What I Learned From Re-Annotating the Skin Atlas
I spent most of a week in early April re-annotating all 16 myeloid clusters in a cross-disease skin single-cell atlas I have been working on in the Bryson Lab, after realizing that the cluster labels I had been using were scrambled relative to what the marker genes actually supported. Five of the 21 T/NK clusters had similar issues. The embarrassing part is that the atlas had already been shared with our external reviewer, Dr. Robert Modlin, and a set of findings framed around those labels had gone out in an earlier email.
What happened is straightforward in hindsight. At some point during the pipeline reruns, I had regenerated the cluster numbering but reused an older annotation dictionary, which silently assigned the old labels to the new cluster indices. The marker gene plots I was generating in parallel still looked internally consistent (the genes matched the clusters they were plotted on), and the UMAP looked reasonable, so I did not catch it until I went back to verify a specific finding about FOLR2+ resident macrophages in psoriasis. That cluster turned out to be mature dendritic cells. The “psoriasis enrichment” was real for some cluster, however not that one.

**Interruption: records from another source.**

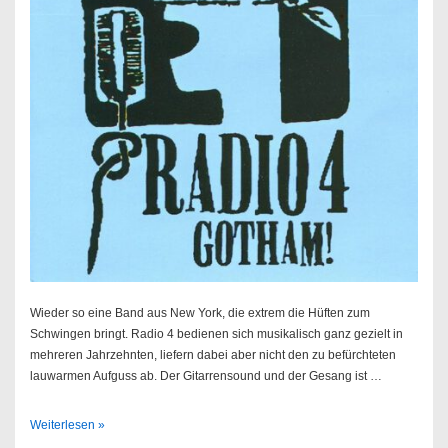
Wieder so eine Band aus New York, die extrem die Hüften zum
Schwingen bringt. Radio 4 bedienen sich musikalisch ganz gezielt in
mehreren Jahrzehnten, liefern dabei aber nicht den zu befürchteten
lauwarmen Aufguss ab. Der Gitarrensound und der Gesang ist …
Radio
Weiterlesen »
4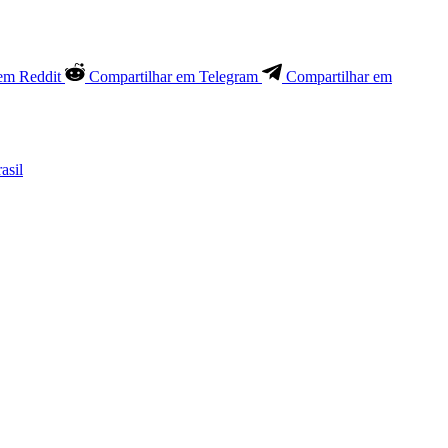
em Reddit
Compartilhar em Telegram
Compartilhar em
asil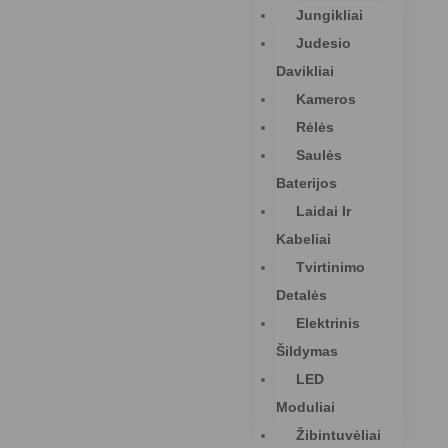
Jungikliai
Judesio
Davikliai
Kameros
Rėlės
Saulės
Baterijos
Laidai Ir
Kabeliai
Tvirtinimo
Detalės
Elektrinis
Šildymas
LED
Moduliai
Žibintuvėliai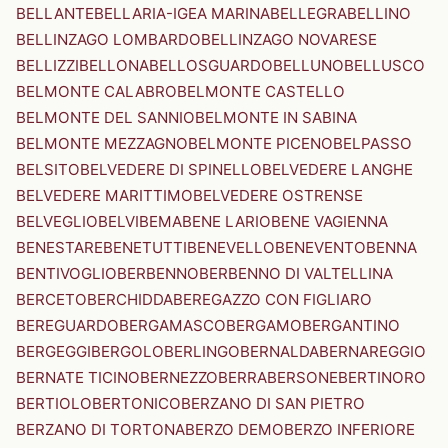
BELLANTE
BELLARIA-IGEA MARINA
BELLEGRA
BELLINO
BELLINZAGO LOMBARDO
BELLINZAGO NOVARESE
BELLIZZI
BELLONA
BELLOSGUARDO
BELLUNO
BELLUSCO
BELMONTE CALABRO
BELMONTE CASTELLO
BELMONTE DEL SANNIO
BELMONTE IN SABINA
BELMONTE MEZZAGNO
BELMONTE PICENO
BELPASSO
BELSITO
BELVEDERE DI SPINELLO
BELVEDERE LANGHE
BELVEDERE MARITTIMO
BELVEDERE OSTRENSE
BELVEGLIO
BELVI
BEMA
BENE LARIO
BENE VAGIENNA
BENESTARE
BENETUTTI
BENEVELLO
BENEVENTO
BENNA
BENTIVOGLIO
BERBENNO
BERBENNO DI VALTELLINA
BERCETO
BERCHIDDA
BEREGAZZO CON FIGLIARO
BEREGUARDO
BERGAMASCO
BERGAMO
BERGANTINO
BERGEGGI
BERGOLO
BERLINGO
BERNALDA
BERNAREGGIO
BERNATE TICINO
BERNEZZO
BERRA
BERSONE
BERTINORO
BERTIOLO
BERTONICO
BERZANO DI SAN PIETRO
BERZANO DI TORTONA
BERZO DEMO
BERZO INFERIORE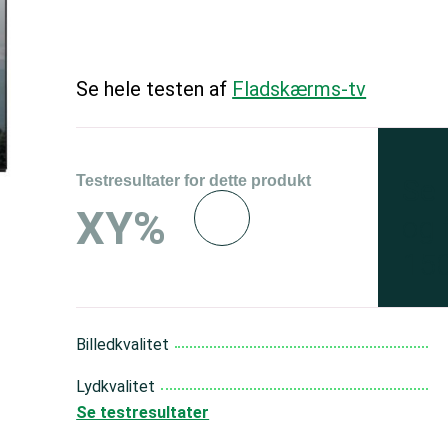
Se hele testen af
Fladskærms-tv
Testresultater for dette produkt
Se 
XY%
og 
150
Billedkvalitet
Lydkvalitet
Se testresultater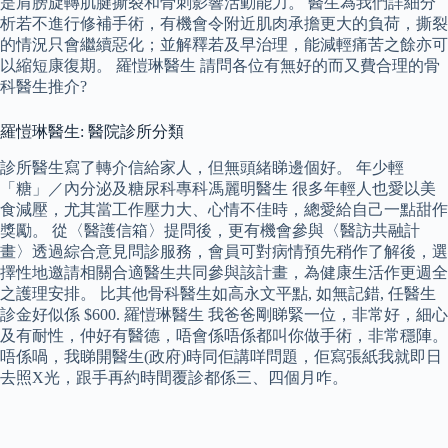
是肩膀旋轉肌腱撕裂和骨刺影響活動能力。 醫生為我們詳細分
析若不進行修補手術，有機會令附近肌肉承擔更大的負荷，撕裂
的情況只會繼續惡化；並解釋若及早治理，能減輕痛苦之餘亦可
以縮短康復期。 羅愷琳醫生 請問各位有無好的而又費合理的骨
科醫生推介?
羅愷琳醫生: 醫院診所分類
診所醫生寫了轉介信給家人，但無頭緒睇邊個好。 年少輕
「糖」／內分泌及糖尿科專科馮麗明醫生 很多年輕人也愛以美
食減壓，尤其當工作壓力大、心情不佳時，總愛給自己一點甜作
獎勵。 從〈醫護信箱〉提問後，更有機會參與〈醫訪共融計
畫〉透過綜合意見問診服務，會員可對病情預先稍作了解後，選
擇性地邀請相關合適醫生共同參與該計畫，為健康生活作更週全
之護理安排。 比其他骨科醫生如高永文平點, 如無記錯, 任醫生
診金好似係 $600. 羅愷琳醫生 我爸爸剛睇緊一位，非常好，細心
及有耐性，仲好有醫德，唔會係唔係都叫你做手術，非常穩陣。
唔係喎，我睇開醫生(政府)時同佢講咩問題，佢寫張紙我就即日
去照X光，跟手再約時間覆診都係三、四個月咋。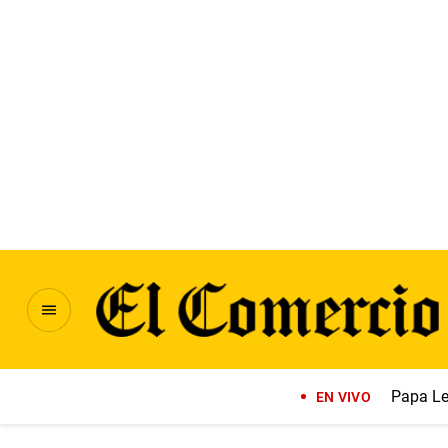
Papa Le
EN VIVO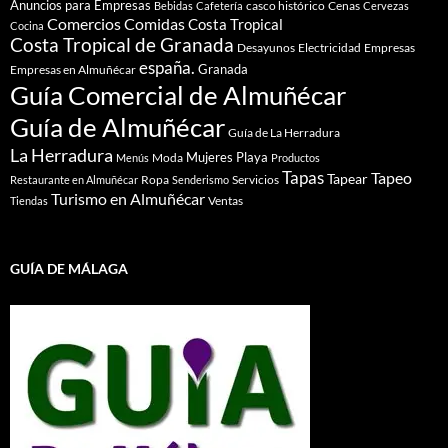
Anuncios para Empresas
casco histórico
Cenas
Bebidas
Cafetería
Cervezas
Comidas
Comercios
Costa Tropical
Cocina
Costa Tropical de Granada
Desayunos
Electricidad
Empresas
españa.
Granada
Empresas en Almuñécar
Guía Comercial de Almuñécar
Guía de Almuñécar
Guía de La Herradura
La Herradura
Mujeres
Playa
Moda
Menús
Productos
Tapas
Tapeo
Tapear
Ropa
Servicios
Restaurante en Almuñécar
Senderismo
Turismo en Almuñécar
Ventas
Tiendas
GUÍA DE MÁLAGA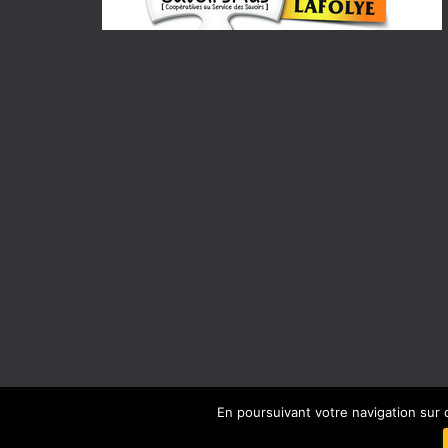
En poursuivant votre navigation sur 
FACEBOOK
INSTAGRAM
MENTIONS LÉ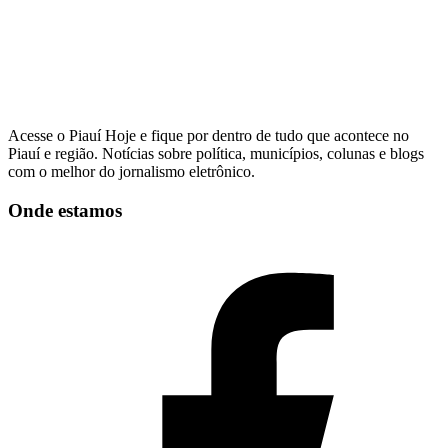
Acesse o Piauí Hoje e fique por dentro de tudo que acontece no
Piauí e região. Notícias sobre política, municípios, colunas e blogs
com o melhor do jornalismo eletrônico.
Onde estamos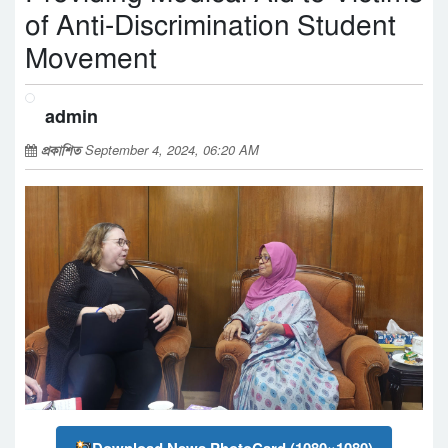
of Anti-Discrimination Student
Movement
admin
প্রকাশিত
September 4, 2024, 06:20 AM
Download News PhotoCard (1080×1080)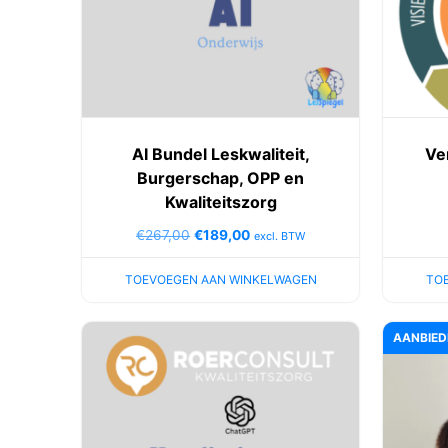
AI Bundel Leskwaliteit,
Ve
Burgerschap, OPP en
Kwaliteitszorg
€
267,00
€
189,00
excl. BTW
TOEVOEGEN AAN WINKELWAGEN
TO
AANBIED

I bring this up because I think it is the most important kind of mistake to write down publicly. It is the kind of mistake that does not produce an error, does not crash a script, and does not show up in any automated check. It produces a perfectly coherent-looking result that is wrong at the top layer. I had been using the fact that “the markers line up with the annotations” as evidence the annotations were right, without recognizing that this was circular, because both were being derived from the same re-clustering in parallel.
The fix took about a week. I went back to the raw cluster IDs, regenerated the marker tables from scratch, annotated each cluster manually against a reference panel I curated from the literature (Villani et al. for DCs, Dutertre et al. for macrophages, and a few skin-specific papers for keratinocyte-interacting populations), and re-ran all the downstream enrichment tests. The headline findings changed. What I had been calling a psoriasis-specific FOLR2+ signal disappeared. A cross-disease CXCL13+ Tph expansion became clearer once the correct clusters were aligned, and an intermediate-monocyte signal specific to cancers (melanoma and SCC, not inflammatory diseases) became the strongest finding.
The part I am still thinking about is how to make this kind of mistake harder to make in the first place. I believe the right answer is a small validation script that ingests the cluster IDs and the annotation dictionary independently, re-derives the top markers, and checks each label against a fixed set of canonical markers for that cell type. If the canonical markers do not appear in the top 30 for the cluster the label is assigned to, the script fails loudly. I have started writing this as part of the pipeline and will make it a hard dependency before any result leaves my laptop. I wish I had done this three months ago.